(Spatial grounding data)
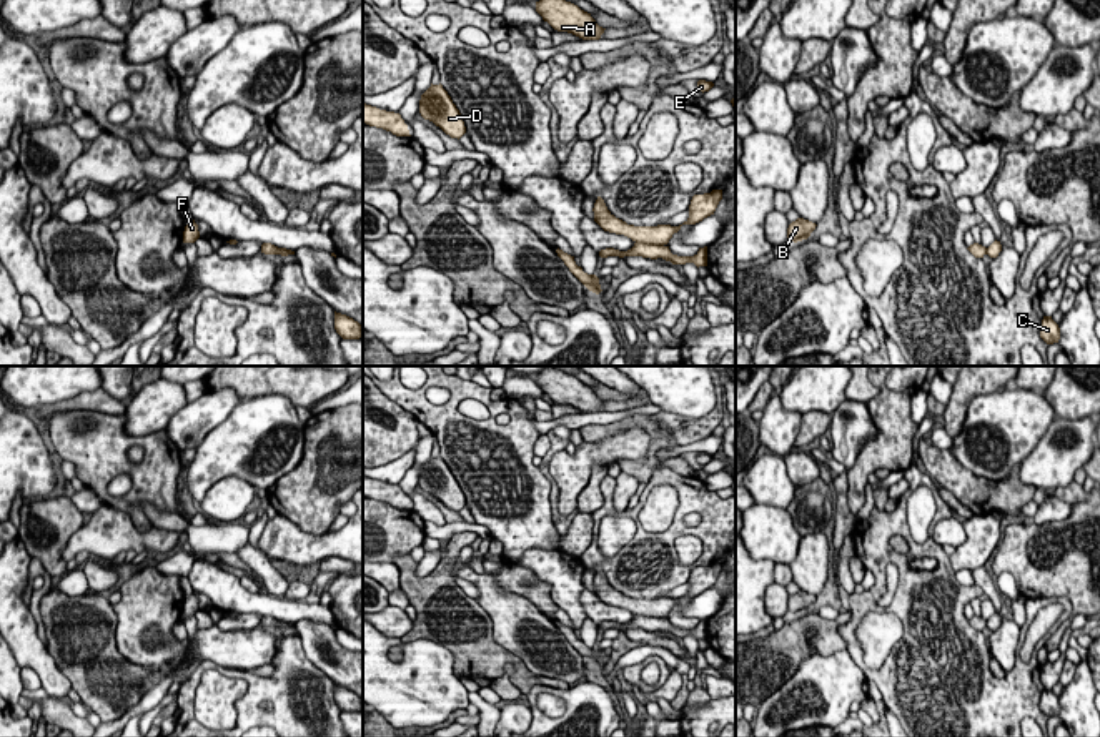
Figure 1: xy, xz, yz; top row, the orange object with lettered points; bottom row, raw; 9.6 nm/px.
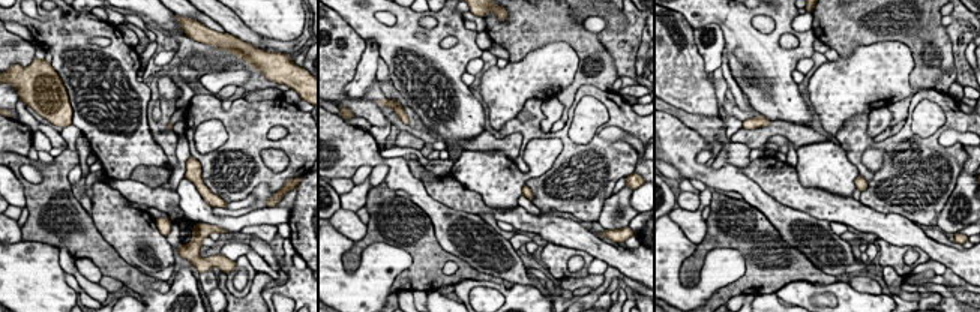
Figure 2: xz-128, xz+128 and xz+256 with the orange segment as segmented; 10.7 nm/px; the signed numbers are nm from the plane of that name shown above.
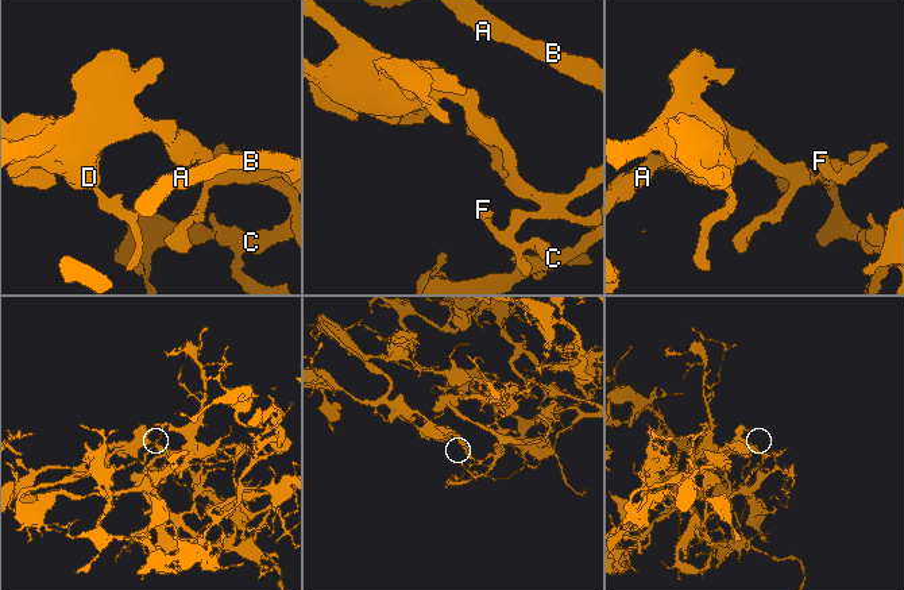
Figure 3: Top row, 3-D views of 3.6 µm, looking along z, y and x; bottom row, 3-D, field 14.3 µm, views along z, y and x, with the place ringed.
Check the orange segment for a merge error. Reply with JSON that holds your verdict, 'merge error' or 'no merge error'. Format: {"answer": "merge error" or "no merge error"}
{"answer": "no merge error"}

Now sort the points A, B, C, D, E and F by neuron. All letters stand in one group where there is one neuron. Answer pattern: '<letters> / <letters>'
A B C D E F

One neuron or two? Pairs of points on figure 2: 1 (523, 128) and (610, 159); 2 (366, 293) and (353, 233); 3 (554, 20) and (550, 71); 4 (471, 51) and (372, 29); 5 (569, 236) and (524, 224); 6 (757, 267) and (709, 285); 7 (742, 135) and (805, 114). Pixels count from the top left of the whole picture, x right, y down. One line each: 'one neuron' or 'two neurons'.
1: one neuron
2: two neurons
3: two neurons
4: one neuron
5: one neuron
6: two neurons
7: two neurons

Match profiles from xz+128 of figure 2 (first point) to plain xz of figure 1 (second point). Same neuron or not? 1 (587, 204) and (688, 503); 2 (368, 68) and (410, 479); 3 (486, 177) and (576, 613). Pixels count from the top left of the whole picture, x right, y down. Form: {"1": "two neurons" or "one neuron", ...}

*Work item*. Would you retype the entries above in full, exactly as written, minus the pictures?

*Answer space*.
Figure 1: xy, xz, yz; top row, the orange object with lettered points; bottom row, raw; 9.6 nm/px.
Figure 2: xz-128, xz+128 and xz+256 with the orange segment as segmented; 10.7 nm/px; the signed numbers are nm from the plane of that name shown above.
Figure 3: Top row, 3-D views of 3.6 µm, looking along z, y and x; bottom row, 3-D, field 14.3 µm, views along z, y and x, with the place ringed.
Check the orange segment for a merge error. Reply with JSON that holds your verdict, 'merge error' or 'no merge error'. Format: {"answer": "merge error" or "no merge error"}
{"answer": "no merge error"}

Now sort the points A, B, C, D, E and F by neuron. All letters stand in one group where there is one neuron. Answer pattern: '<letters> / <letters>'
A B C D E F

One neuron or two? Pairs of points on figure 2: 1 (523, 128) and (610, 159); 2 (366, 293) and (353, 233); 3 (554, 20) and (550, 71); 4 (471, 51) and (372, 29); 5 (569, 236) and (524, 224); 6 (757, 267) and (709, 285); 7 (742, 135) and (805, 114). Pixels count from the top left of the whole picture, x right, y down. One line each: 'one neuron' or 'two neurons'.
1: one neuron
2: two neurons
3: two neurons
4: one neuron
5: one neuron
6: two neurons
7: two neurons

Match profiles from xz+128 of figure 2 (first point) to plain xz of figure 1 (second point). Same neuron or not? 1 (587, 204) and (688, 503); 2 (368, 68) and (410, 479); 3 (486, 177) and (576, 613). Pixels count from the top left of the whole picture, x right, y down. Form: {"1": "two neurons" or "one neuron", ...}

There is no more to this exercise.